I can certainly assign blame to the guy whose Plan A was to let his "evil side" stab a person to death, even if she was an exceptionally shitty person.

Does the article give us enough of Godejohn's side of the story to assign this blame though? There's nothing in there about his mental health, background, or really, even, what Gypsy was telling him.

If we can acknowledge that Gypsy might not be guilty of murder (even second degree) because of her circumstances, I think we need to consider that Godejohn may also not be guilty, especially before more details come out during his trial.
posted by sparklemotion at 12:52 PM on August 19, 2016 [2 favorites]


> for instance, her father and stepmother intending to visit her, but "things always came up" and they never did

I actually interpreted that as "Father makes plans to visit, then DeeDee says something like, 'We have to call off the visit because Gypsy is feeling poorly/has to go to the hospital/etc'. " DeeDee had the most to gain from preventing Ron from visiting, after all. Someone who sends $1200 a month in child support isn't exactly Mr. Whatever about making sure his kid is taken care of--but he probably just had life happen, trusted that a raincheck would be arranged soon afterward, and trusted DeeDee to be on the level about Gypsy's medical condition. She supposedly "knew everything" about Gypsy's history and was the authority that EVERYONE looked to for answers. Even the doctors who were literally looking at lab results and saying "Gee, no sign of muscular dystrophy, but oh well, Mom says she has it so she must have it."

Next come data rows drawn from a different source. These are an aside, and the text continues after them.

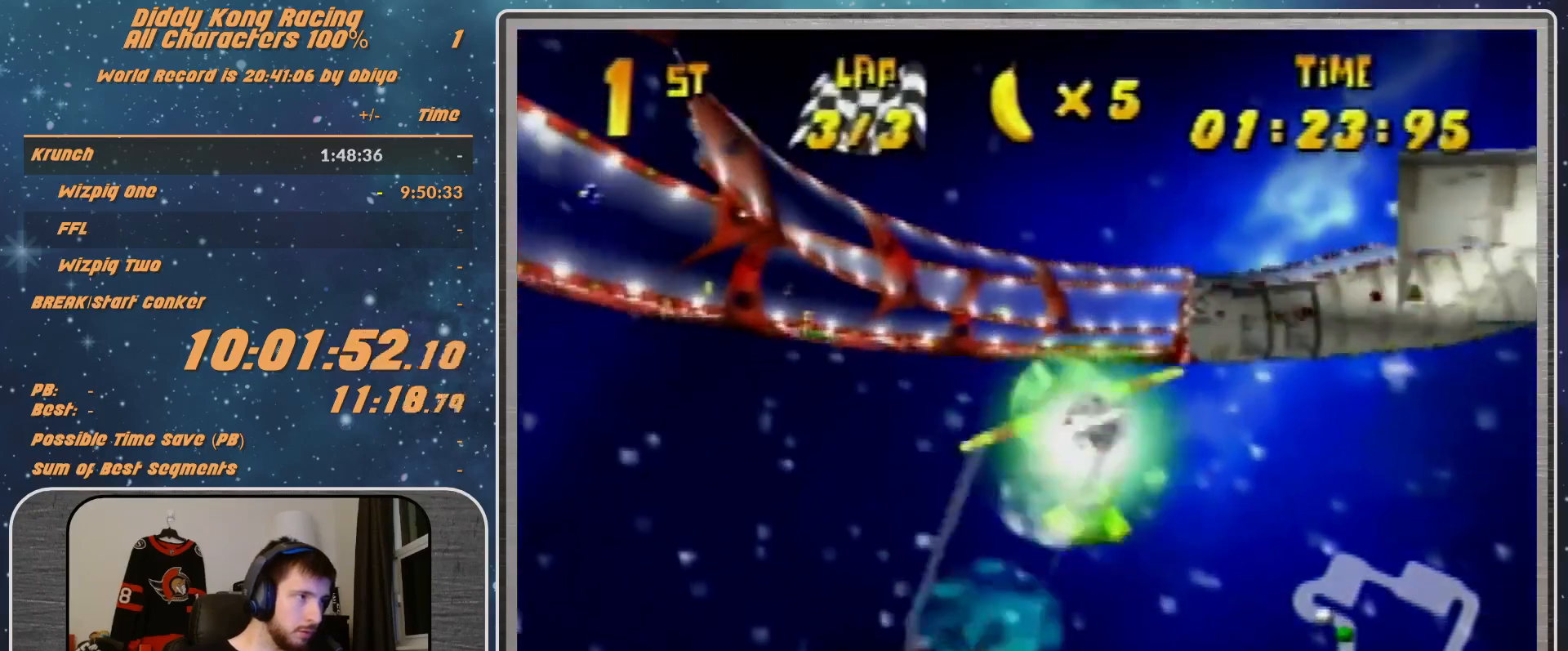
{"buttons": ["R1"], "left_stick": "right", "events": [[200, "left_stick", "right"]]}
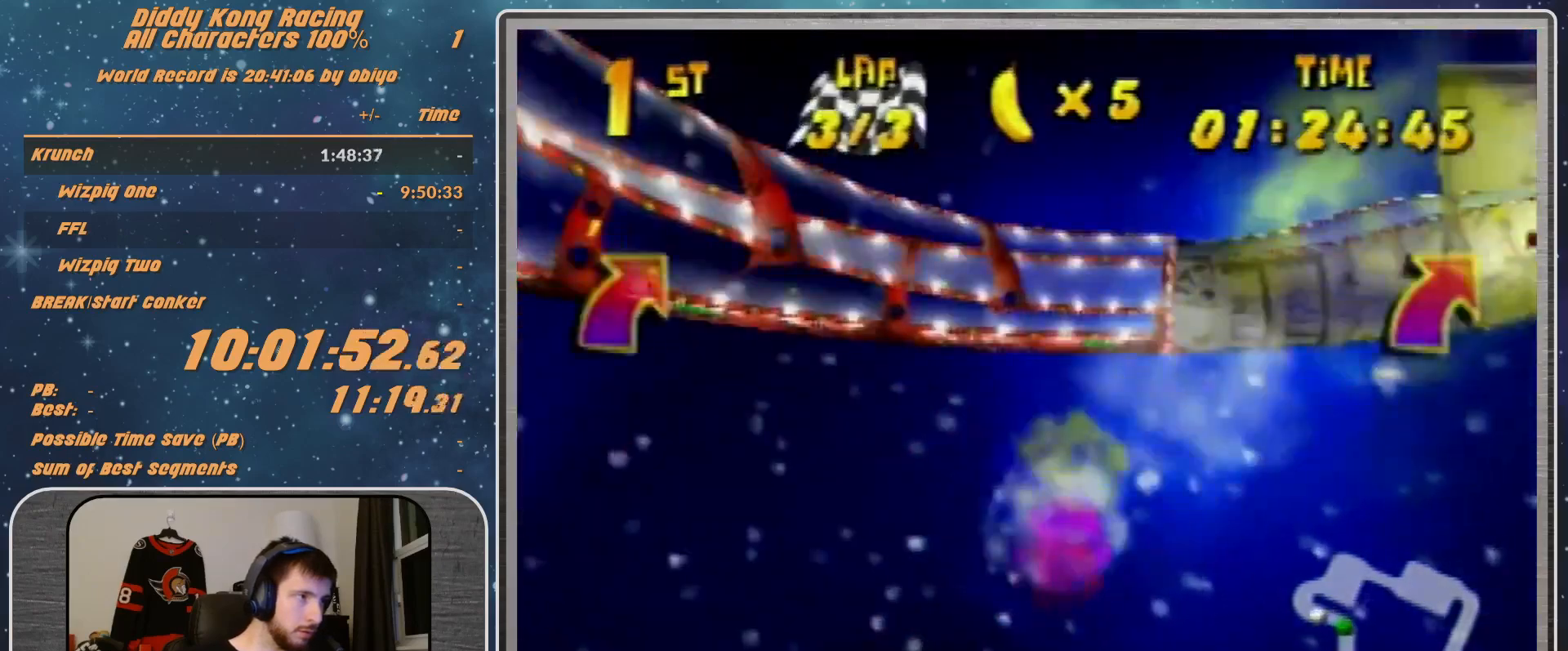
{"buttons": ["B", "R1"], "left_stick": "right", "events": [[467, "B", "down"]]}
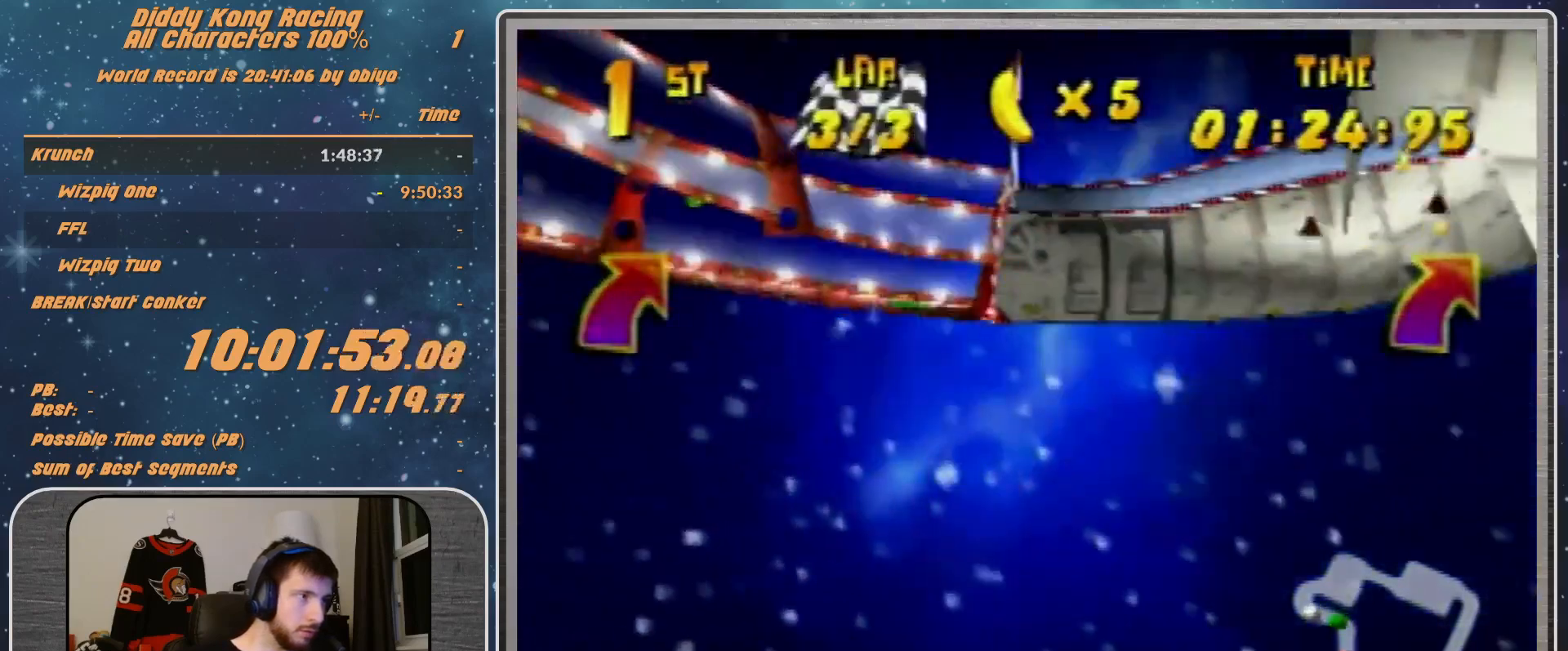
{"buttons": [], "left_stick": "right", "events": [[267, "B", "up"], [267, "R1", "up"], [367, "R1", "down"], [467, "R1", "up"]]}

Should Dad have insisted on a visit and a second opinion? In hindsight, absolutely. But in the moment, it's not like you exactly expect Mother of the Year to turn out to be Mommy Dearest.
posted by Autumnheart at 12:55 PM on August 19, 2016 [27 favorites]


let's also not lose sight of the fact that Nick Godejohn found an extremely vulnerable, compromised person on the internet and said 'yep, that's the girl for me'
posted by prize bull octorok at 12:55 PM on August 19, 2016 [8 favorites]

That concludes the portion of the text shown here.